Airbnb new business strategy based on a sustainable cost model
Travel in this new world will look different, and we need to evolve Airbnb accordingly. People will want options that are closer to home, safer, and more affordable. But people will also yearn for something that feels like it’s been taken away from them — human connection. When we started Airbnb, it was about belonging and connection. This crisis has sharpened our focus to get back to our roots, back to the basics, back to what is truly special about Airbnb — everyday people who host their homes and offer experiences.
As Airbnb moves forward in this new normal, it looks at a few core elements:
- Local travel
At the same time, the company is focusing back on its core, and yet converting from physical experiences to online experiences.
As Airbnb knows the travel industry might not look as it used to, it’s now trying to redefine the boundaries of its business model, by leveraging on its tech platforms, an existent global audience, that used to be interested in physical experiences.
Example of the new section available on the Airbnb platform: Online Experiences
By leveraging on its audience Airbnb can test quickly a new product:
Example of an online experience where the “digital hosts” provide the format of the experience and the “digital guests” take part to it.
The online experience can take also the form of a private group where a limited number of “digital guests” can join by paying a premium price.
Will this platform be able to supplant, and integrate part of Airbnb’s revenues while the pandemic is over and the company can redesign also physical travel experiences?

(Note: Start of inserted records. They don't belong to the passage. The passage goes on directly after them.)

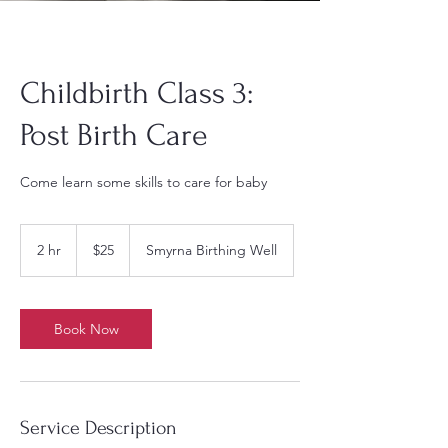
Childbirth Class 3:
Post Birth Care
Come learn some skills to care for baby
25
US
2 hr
2
$25
Smyrna Birthing Well
dollars
h
r
Book Now
Service Description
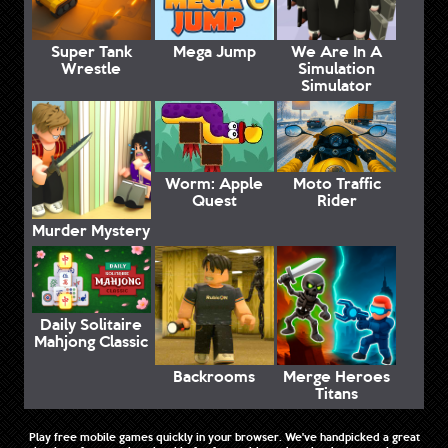
Super Tank
Mega Jump
We Are In A
Wrestle
Simulation
Simulator
Worm: Apple
Moto Traffic
Quest
Rider
Murder Mystery
Daily Solitaire
Mahjong Classic
Backrooms
Merge Heroes
Titans
Play free mobile games quickly in your browser. We've handpicked a great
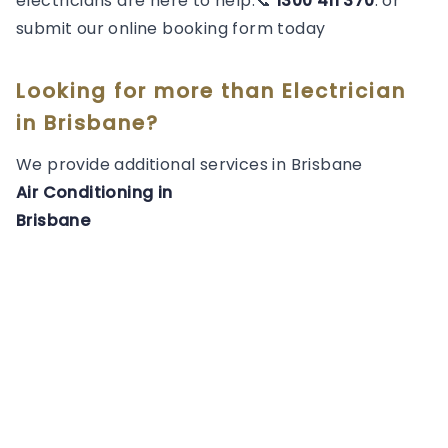
electricians are here to help.📞
1300 411 370
. or
submit our online booking form today
Looking for more than
Electrician
in
Brisbane
?
We provide additional services in
Brisbane
Air Conditioning
in
Brisbane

Key lessons in redefining travel experiences and changing a whole business strategy, fast!
- Back in March 2017, Airbnb was valued at $31 billion. Then by May 2020, due to the pandemic, the company valuation fell to $18 billion.
- While its core business model is still sustained by two key strategic partners: hosts, guests. Airbnb has been also testing the expansion of its business model toward online experiences.

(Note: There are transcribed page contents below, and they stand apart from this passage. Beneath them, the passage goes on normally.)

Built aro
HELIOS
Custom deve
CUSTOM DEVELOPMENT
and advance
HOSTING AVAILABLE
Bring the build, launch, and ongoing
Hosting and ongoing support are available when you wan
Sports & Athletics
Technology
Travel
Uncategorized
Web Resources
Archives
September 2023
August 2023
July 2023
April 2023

In an interview in late June 2020, Airbnb’s CEO remarked a few key findings for the future of the company and of the overall travel industry.

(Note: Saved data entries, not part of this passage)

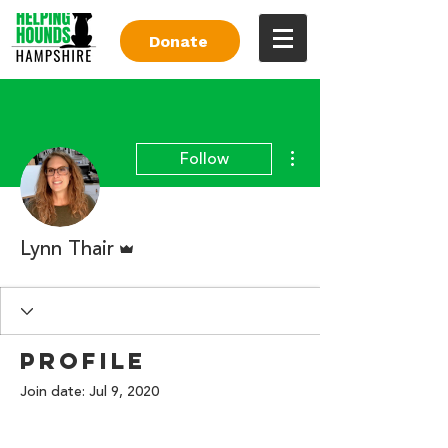
Donate
More actions
Follow
Admin
Lynn Thair
Profile
Join date: Jul 9, 2020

He explained how he learned “not to try to get in the business of predicting the future.” And the only way to do that is to run a super lean organization (Airbnb cut over a billion in marketing expenses throughout the pandemic).
This key lesson came as Airbnb risked to lose it all in the space of a few weeks. While Aibnb’s CEO remarked the trend in travel was still very strong. He also explained how things had changed for Airbnb.
Safety comes first, this makes still people concerned about getting on planes, or traveling to crowded cities. Instead, as he explained “they are willing to do is to get in a car and drive a couple hundred miles to a small community where they are willing to stay in a house.”
Airbnb’s CEO explained how “one trend that is going to happen is that travel as we knew it is over. It doesn’t mean travel is over, just the travel we knew is over… and it’s never coming back. It’s just not.”
And he continued, “Instead of the world’s population traveling to only a few cities and staying in big tourist districts we are going to see a redistribution of where people travel. They’re going to start traveling because they are going nearby to thousands of local communities.”
That changes the whole Airbnb strategy. Skewed more toward digital experiences and local expansion, rather than just growing quickly in large crowded cities.